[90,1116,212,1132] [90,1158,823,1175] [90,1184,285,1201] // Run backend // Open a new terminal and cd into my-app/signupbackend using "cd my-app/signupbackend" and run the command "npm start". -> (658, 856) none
* * *
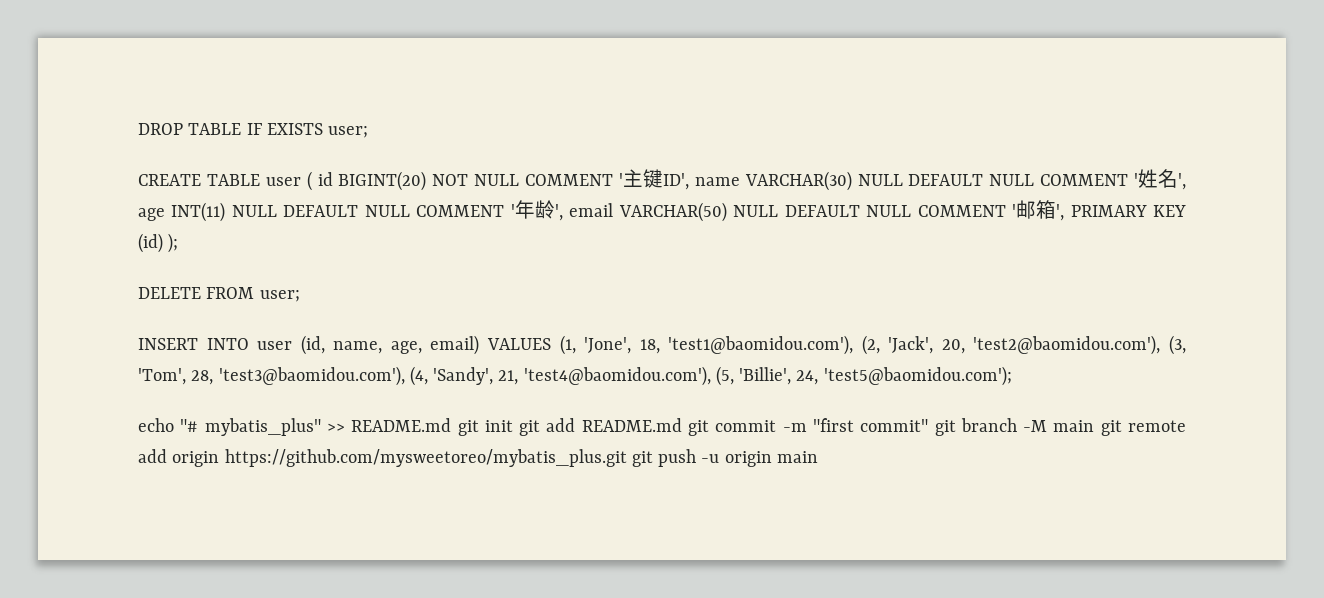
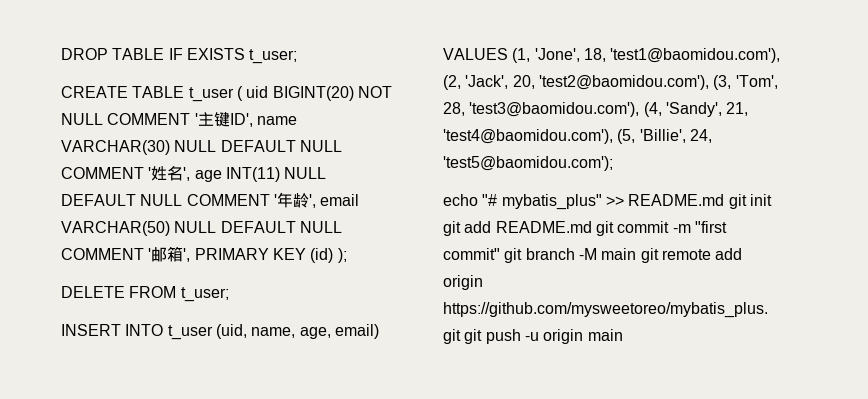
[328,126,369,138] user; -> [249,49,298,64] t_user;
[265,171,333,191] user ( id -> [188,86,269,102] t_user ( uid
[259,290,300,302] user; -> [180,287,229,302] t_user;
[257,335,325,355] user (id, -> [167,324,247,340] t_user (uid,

# AIM OF THE TASK:
Please reproduce, exactly as they appear above, the lines from the line containing "[328,126,369,138] user; ->" up to and including the line containing "[257,335,325,355] user (id, ->".

# EXERCISE SOLUTION:
[328,126,369,138] user; -> [249,49,298,64] t_user;
[265,171,333,191] user ( id -> [188,86,269,102] t_user ( uid
[259,290,300,302] user; -> [180,287,229,302] t_user;
[257,335,325,355] user (id, -> [167,324,247,340] t_user (uid,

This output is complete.